Brugger has in the past voted in favor of German participation in United Nations peacekeeping missions as well as in United Nations-mandated European Union peacekeeping and military missions on the African continent, such as in Mali – both EUTM Mali (2013, 2014, 2015, 2016 and 2017) and MINUSMA (2013, 2014, 2015, 2016, 2017 and 2018) –, the Central African Republic (2014) and Liberia (2015).

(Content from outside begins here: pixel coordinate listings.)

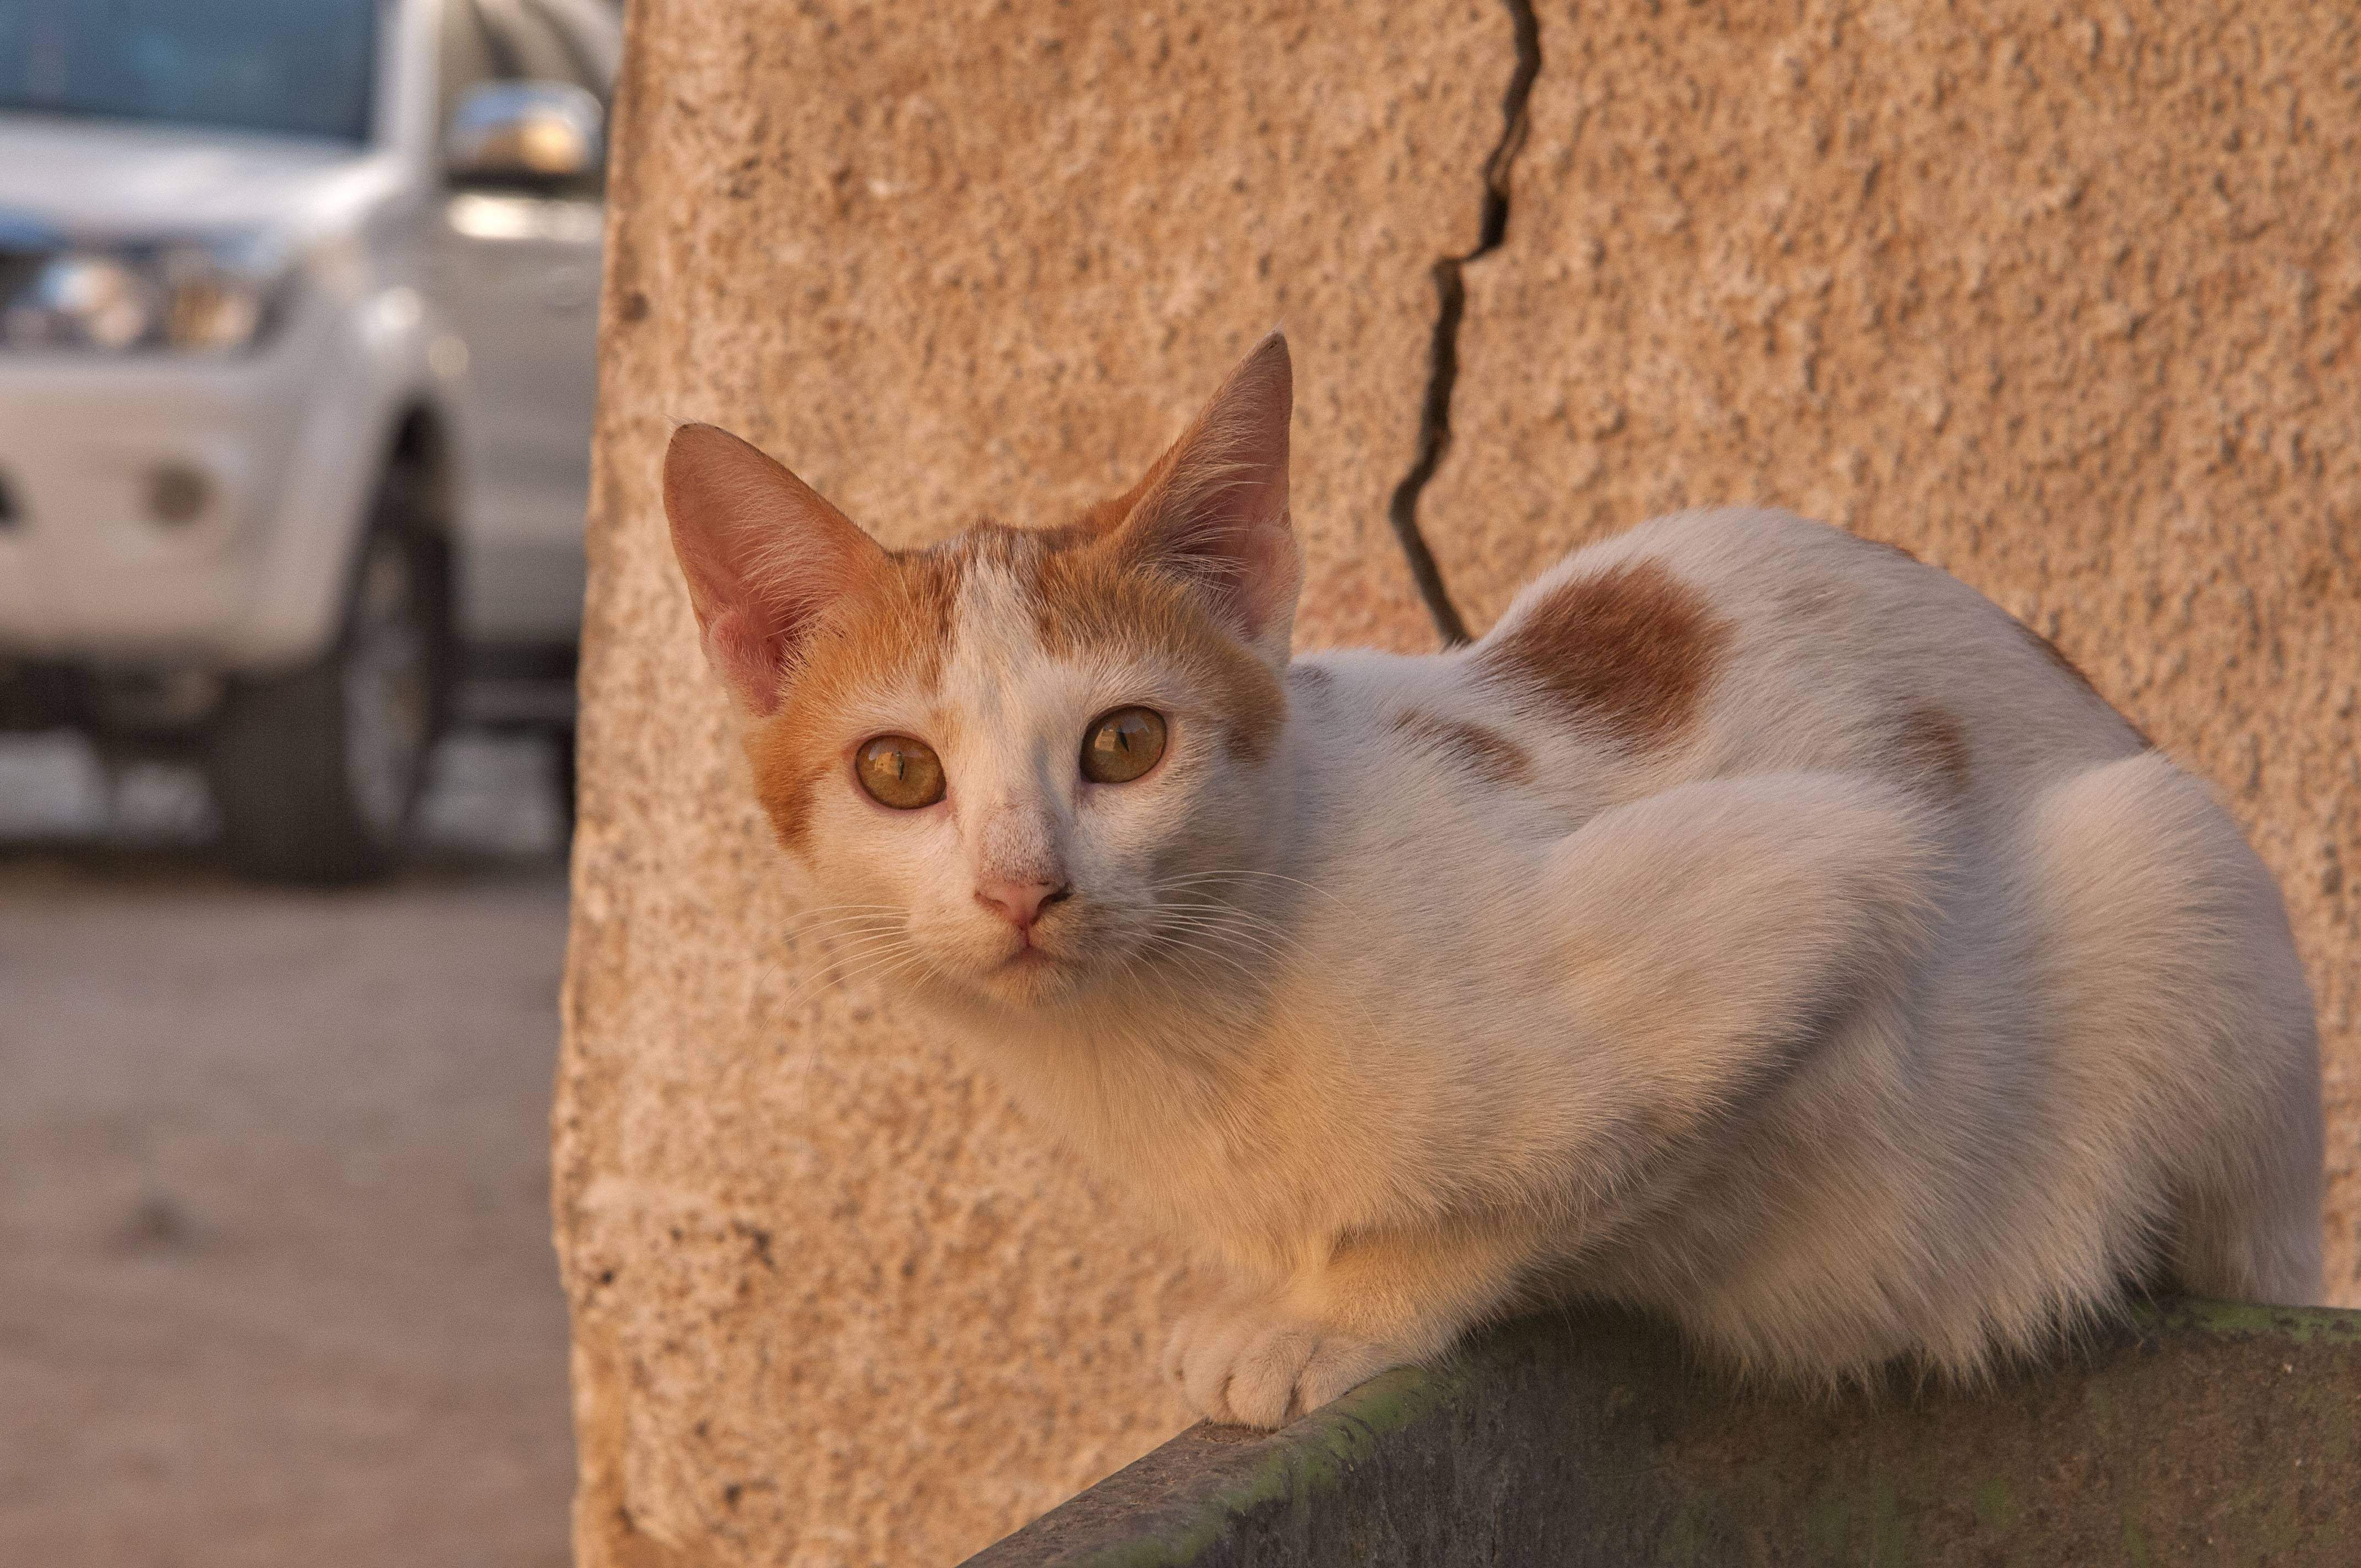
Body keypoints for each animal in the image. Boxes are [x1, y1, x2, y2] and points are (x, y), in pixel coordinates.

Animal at [656, 337, 2314, 1426]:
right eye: (898, 773)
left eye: (1124, 743)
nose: (1022, 887)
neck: (1170, 1040)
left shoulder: (1822, 887)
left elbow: (1536, 1202)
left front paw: (1328, 1320)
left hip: (2166, 865)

On Libya, Sudan, South Sudan and Somalia, Brugger has a mixed voting record. She opposes German participation in EU Navfor Med. She abstained from the votes on the missions for Darfur/Sudan (2017) and South Sudan (2017) after previously voting in favor of both missions (2010, 2011, 2012, 2013, 2014 and 2015). Since 2009, she has regularly abstained from votes on extending the mandate for the mission of Operation Atalanta. She also abstained (2015) or voted against German participation in the EUTM Somalia (2016 and 2017).